What were the results of the TIVO-3 study?

The median PFS was 5.6 months [95% CI, 5.3-7.3] vs 3.9 months [95% CI, 3.9-5.6] for sorafenib [HR 0.73; 95% CI, 0.56-0.94, P = .0165].7 But I think the more important part…is that at 2 years, roughly 18% of patients were still progression free, so almost a fifth of patients vs just 5% for sorafenib. Some patients can do quite well even after progression on 2 or 3 prior regimens with this agent. In general terms, you will get diminishing returns with these agents, but this seems to have significant activity, particularly for a subset of patients that may be reasonably durable.

[Looking at investigator assessed long-term PFS], there was still continued benefit, even at the 36-month mark [12.3%], and the 48-month mark [7.6%]. Roughly a quarter of patients had prior axitinib, so I think this is one of the more contemporary, if you will, patient populations. Looking at PFS by prior therapy…there was not too much of a difference, that it can essentially with prior any immunotherapy or TKI alone, with [about] a 12-month PFS of around 30% for any of [the prior therapy groups].

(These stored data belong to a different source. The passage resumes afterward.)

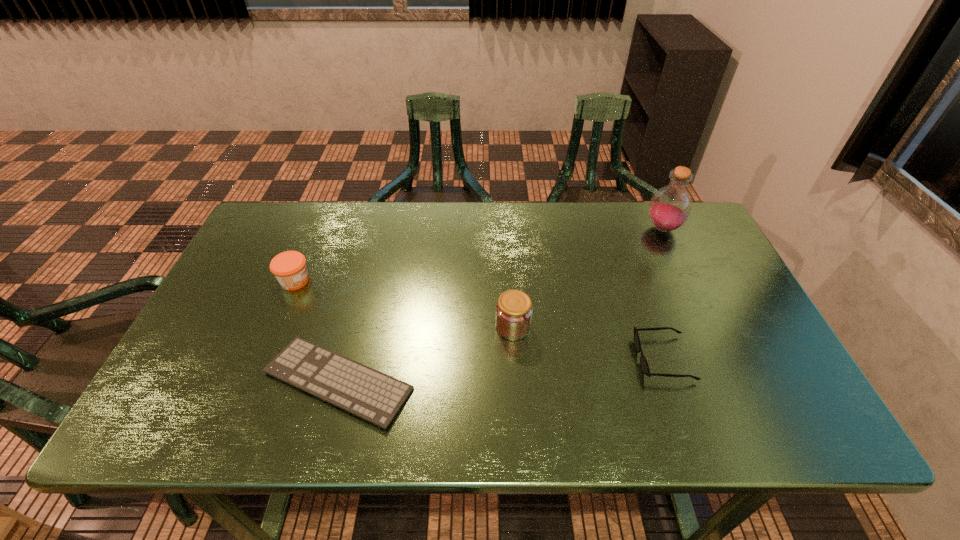
Locate an element on the screen. vacant area situated 0.050m on the back of the third object from right to left is located at coordinates (511, 299).

Where is `free space located 0.150m on the front label of the farther jam`? free space located 0.150m on the front label of the farther jam is located at coordinates (366, 281).

Locate an element on the screen. This screenshot has height=540, width=960. vacant space situated 0.170m on the front-facing side of the second shortest object is located at coordinates (566, 358).

You are a GUI agent. You are given a task and a screenshot of the screen. Output one action in this format:
    pyautogui.click(x=<x>, y=<y>)
    Task: Click on the vacant space located on the front-facing side of the second shortest object
    The width and height of the screenshot is (960, 540).
    Given the screenshot: What is the action you would take?
    pyautogui.click(x=528, y=358)

At what (x,y) coordinates should I click in order to perform the action: click on blank space located 0.180m on the front-facing side of the second shortest object. Please return your answer as a coordinate pair (x, y). This screenshot has width=960, height=540. Looking at the image, I should click on (563, 358).

Locate an element on the screen. The height and width of the screenshot is (540, 960). free space located on the back of the computer keyboard is located at coordinates (372, 254).

Image resolution: width=960 pixels, height=540 pixels. In order to click on object situated at the far edge in this screenshot , I will do `click(670, 207)`.

Find the location of `object that is positioned at the near edge`. object that is positioned at the near edge is located at coordinates (376, 397).

At what (x,y) coordinates should I click in order to perform the action: click on object situated at the left edge. Please return your answer as a coordinate pair (x, y). Looking at the image, I should click on (289, 267).

Image resolution: width=960 pixels, height=540 pixels. I want to click on object that is at the right edge, so click(x=670, y=207).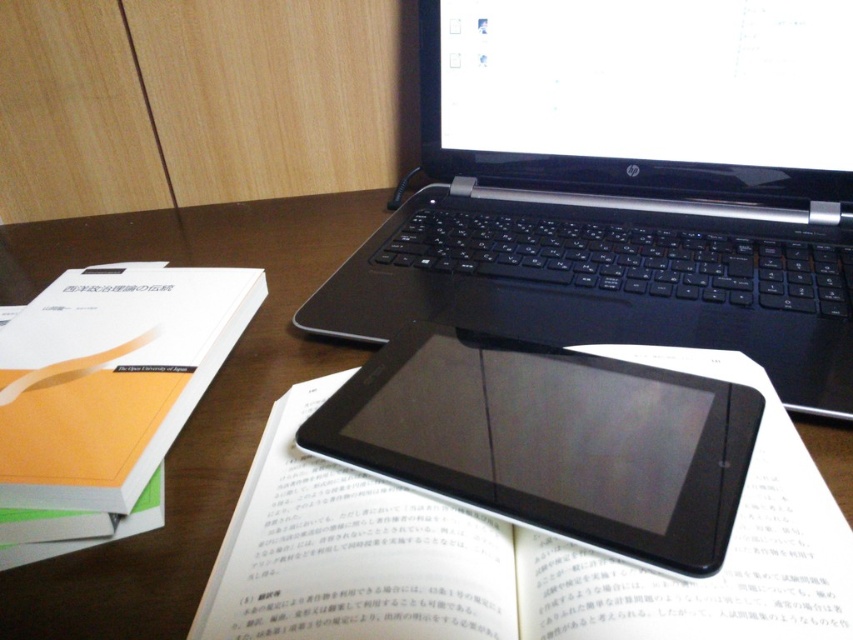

[The overall response rate (ORR)] was 23% for tivozanib and 11% for sorafenib, with a disease control rate of around 82% [in the tivozanib group]. The DOR was longer for tivozanib vs sorafenib with a median of 20 months vs 9 months, [respectively]. So speaking to a subset of patients, the responders can have quite a durable benefit on this particular therapy.

How should a physician handle toxicity with this therapy?

Like any TKI, diarrhea, nausea, and vomiting can be treated with additional agents to modify those AEs but can also be treated with dose interruptions or dose reductions. One of the things I would say when I think about tivozanib is that high blood pressure is one of the common AEs. It is also, interestingly, one of the agents with longer half-lives, so that is why it is given 3 weeks on and 7 days off.

For most patients, if you need to think about dose reduction, reduction by 1 dose level is sufficient to manage most patients. So, [if you start at] 1.34 mg, then go down to 0.89 mg, you can go down further to every other day of treatment if you need to, but I would say most patients will do well with this dose de-escalation [method]. The other thing to know, which can be more convenient for patients in some cases, is that they can take it with or without food. So, it is not as demanding as cabozantinib, which should be taken on an empty stomach.

Reference:

1. NCCN. Clinical Practice Guidelines in Oncology. Kidney cancer; version 4.2023. Accessed June 6, 2023. https://bit.ly/3tcwJXG

2. Tucker MD, Rini BI. Predicting response to immunotherapy in metastatic renal cell carcinoma. Cancers (Basel). 2020;12(9):2662. doi:10.3390/cancers12092662.

3. Fogli S, Porta C, Del Re M, et al. Optimizing treatment of renal cell carcinoma with VEGFR-TKIs: a comparison of clinical pharmacology and drug-drug interactions of anti-angiogenic drugs. Cancer Treat Rev. 2020;84:101966. doi:10.1016/j.ctrv.2020.101966

4. Rini BI, Pal SK, Escudier BJ, et al. Tivozanib versus sorafenib in patients with advanced renal cell carcinoma (TIVO-3): a phase 3, multicentre, randomised, controlled, open-label study. Lancet Oncol. 2020;21(1):95-104. doi:10.1016/S1470-2045(19)30735-1

5. AVEO Oncology announces U.S. FDA approval of Fotivda® (tivozanib) for the treatment of adult patients with relapsed or refractory advanced renal cell carcinoma. News release. AVEO Oncology. March 10, 2021. Accessed June 21, 2023. https://bwnews.pr/3bw0FoW

6. Escudier B, Rini B, Pal S, et al. TIVO-3: Age-related tolerability outcomes of tivozanib versus sorafenib in metastatic relapsed or refractory renal cell carcinoma, a subgroup analysis of the TIVO-3 clinical trial. J Clin Oncol. 2021;39(suppl_15). doi:10.1200/JCO.2021.39.15_suppl.e16553

7. Atkins MB, Verzoni E, Escudier BJ, et al. Long-term PFS from Tivo-3: Tivozanib (TIVO) Vs sorafenib (SOR) in relapsed/refractory (R/R) advanced RCC presented at: 2022 American Society of Clinical Oncology Genitourinary, February 17-19,2022; Abstract 362.